#### Work to be completed:
Extract every line of the material that holds the string "pixels".

#### Information:
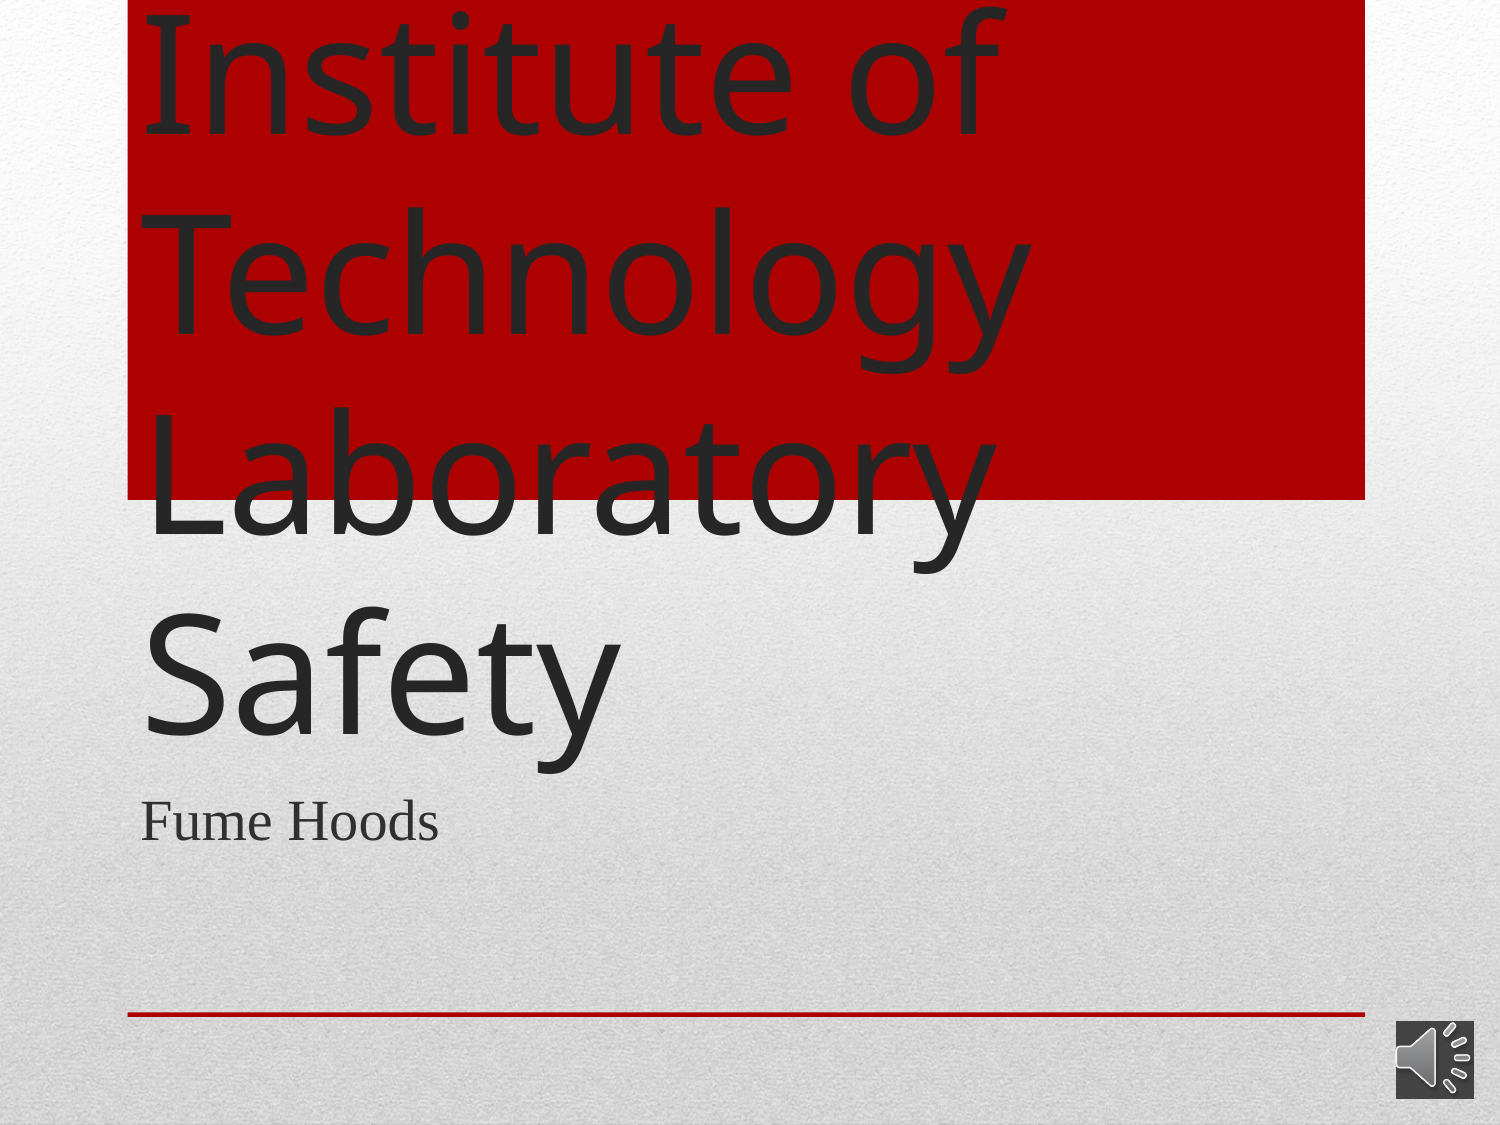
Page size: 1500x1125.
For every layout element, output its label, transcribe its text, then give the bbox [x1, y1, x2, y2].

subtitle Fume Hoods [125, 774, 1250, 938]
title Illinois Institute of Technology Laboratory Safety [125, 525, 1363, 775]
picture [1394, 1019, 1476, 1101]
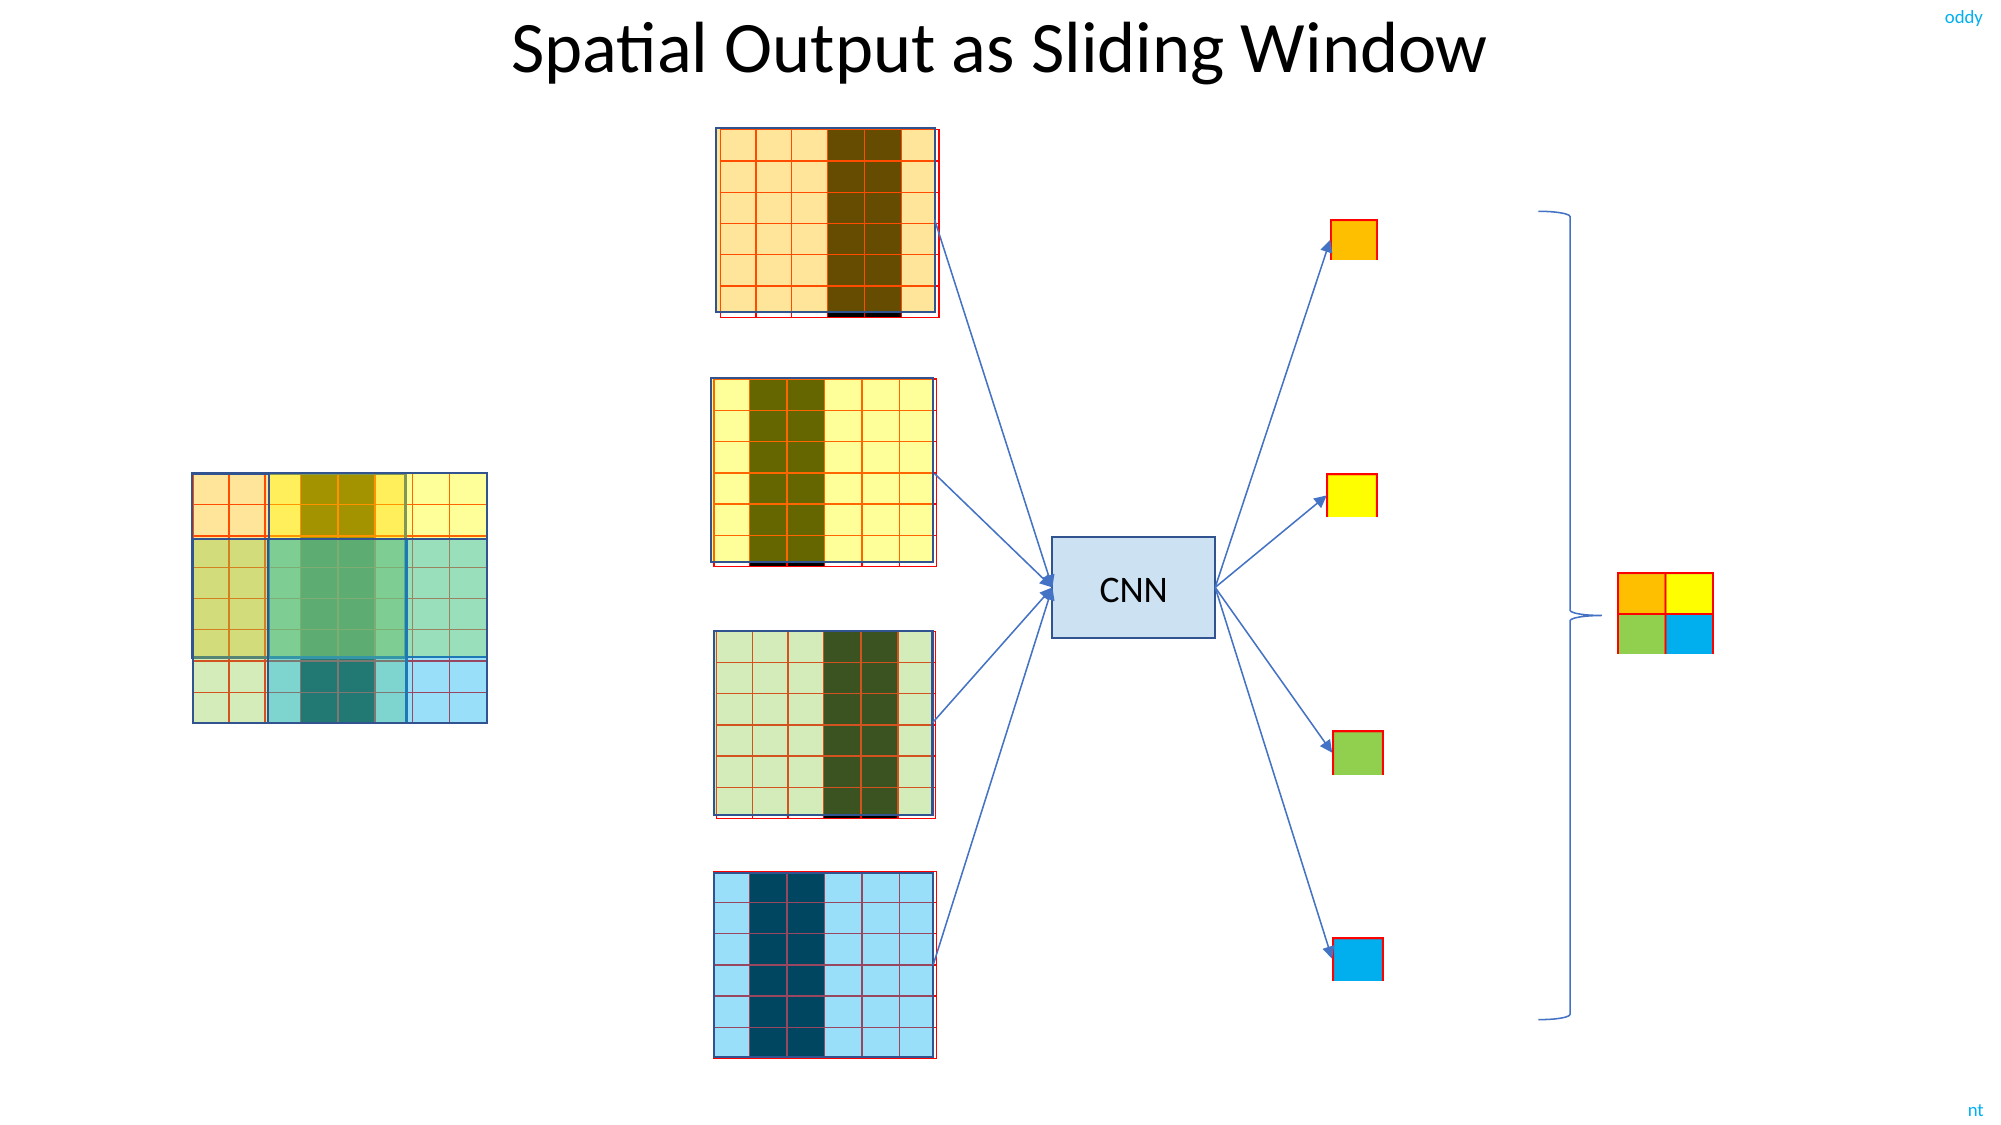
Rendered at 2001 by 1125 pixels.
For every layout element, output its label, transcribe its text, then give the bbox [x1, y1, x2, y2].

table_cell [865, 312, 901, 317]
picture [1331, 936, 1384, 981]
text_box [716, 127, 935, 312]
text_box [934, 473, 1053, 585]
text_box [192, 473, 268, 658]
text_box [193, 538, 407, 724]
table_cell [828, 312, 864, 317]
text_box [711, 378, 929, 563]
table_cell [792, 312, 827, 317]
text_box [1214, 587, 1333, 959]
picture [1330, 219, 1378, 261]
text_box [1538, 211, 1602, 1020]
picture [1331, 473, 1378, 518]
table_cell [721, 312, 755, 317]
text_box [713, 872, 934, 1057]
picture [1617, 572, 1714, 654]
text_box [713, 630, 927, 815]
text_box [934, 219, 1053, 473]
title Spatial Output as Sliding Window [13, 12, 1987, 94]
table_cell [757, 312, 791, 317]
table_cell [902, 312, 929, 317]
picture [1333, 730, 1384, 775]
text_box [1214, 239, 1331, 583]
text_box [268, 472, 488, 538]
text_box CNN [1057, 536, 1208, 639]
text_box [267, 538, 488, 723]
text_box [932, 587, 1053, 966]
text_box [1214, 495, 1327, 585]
--
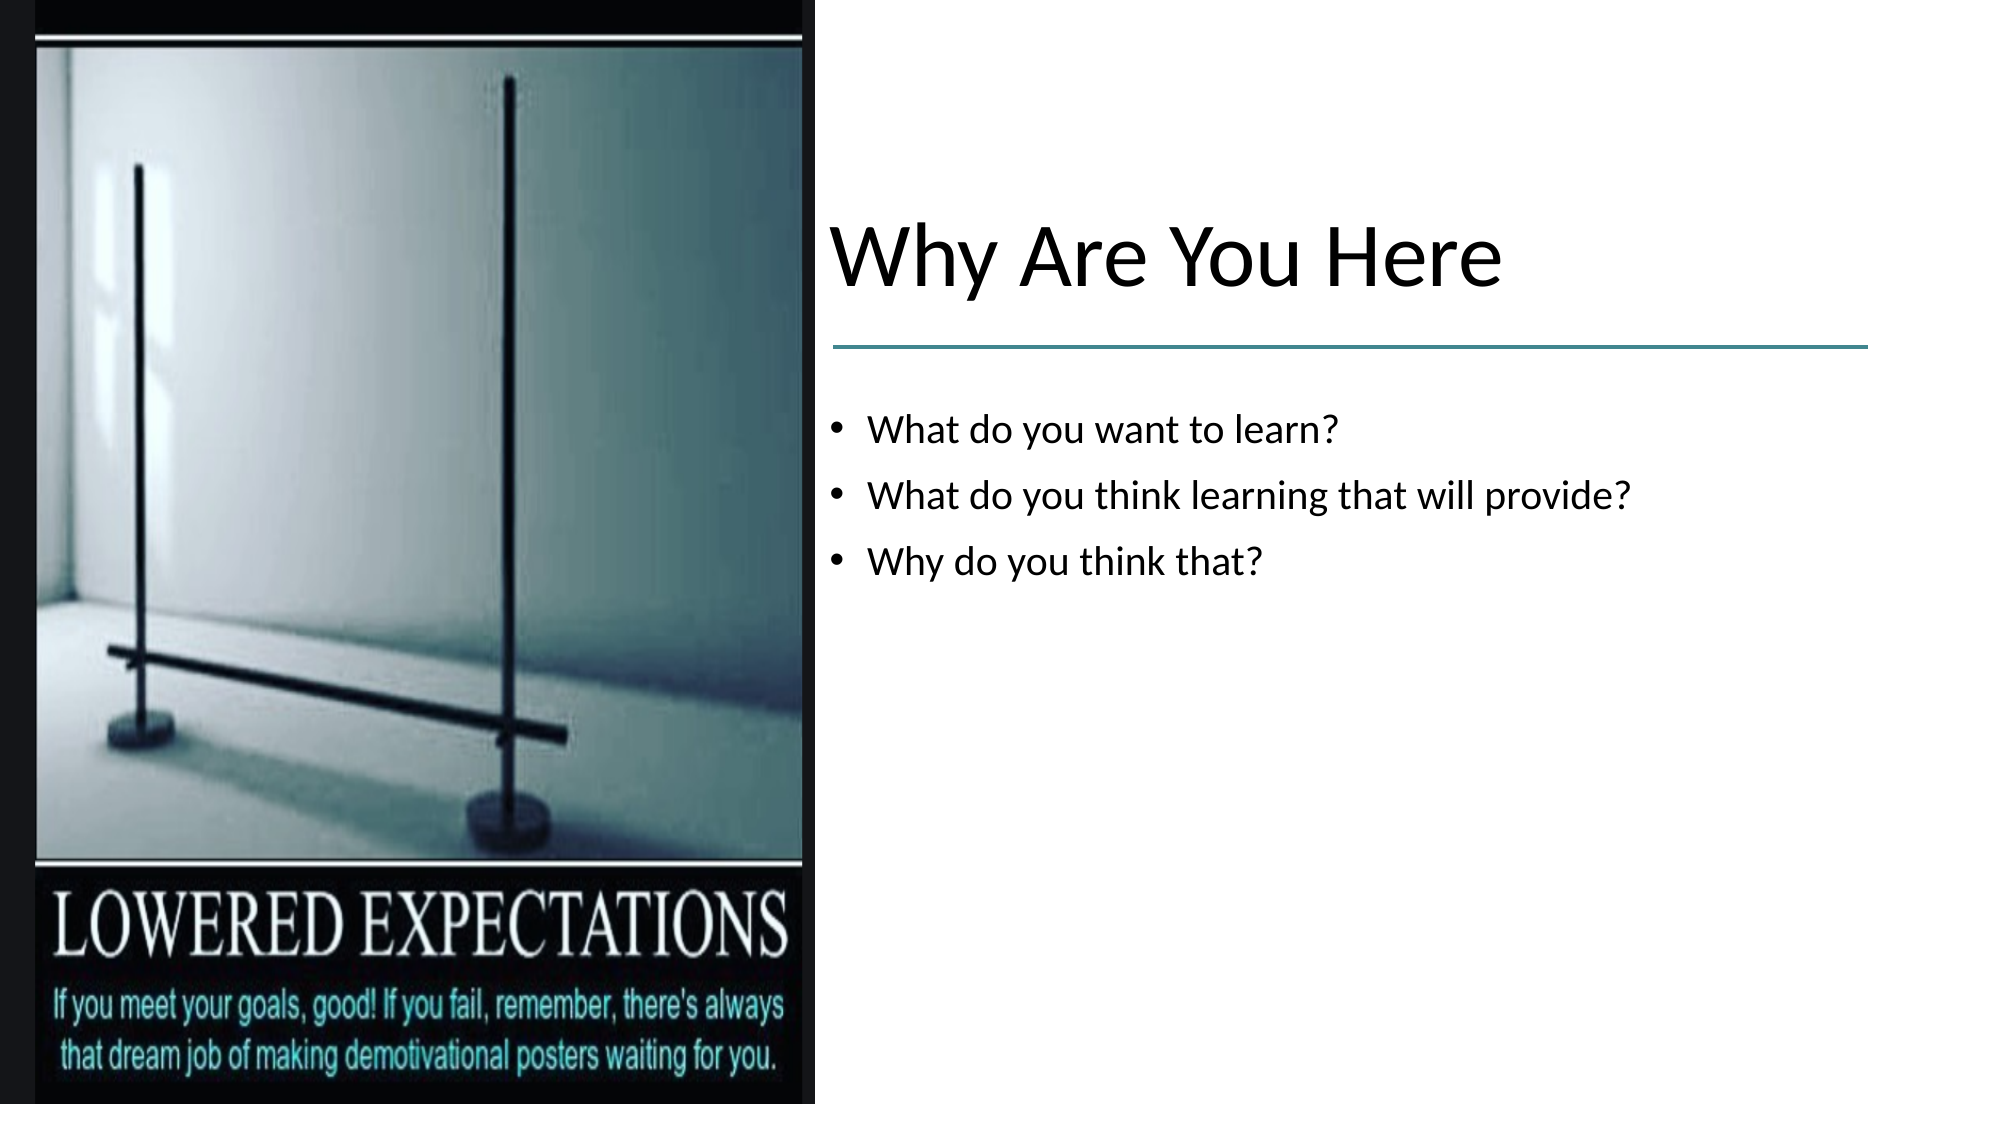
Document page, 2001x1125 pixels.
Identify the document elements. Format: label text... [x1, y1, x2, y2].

#### Solution below:
Rendered at 2001 by 1125 pixels.
Document page, 2001x1125 pixels.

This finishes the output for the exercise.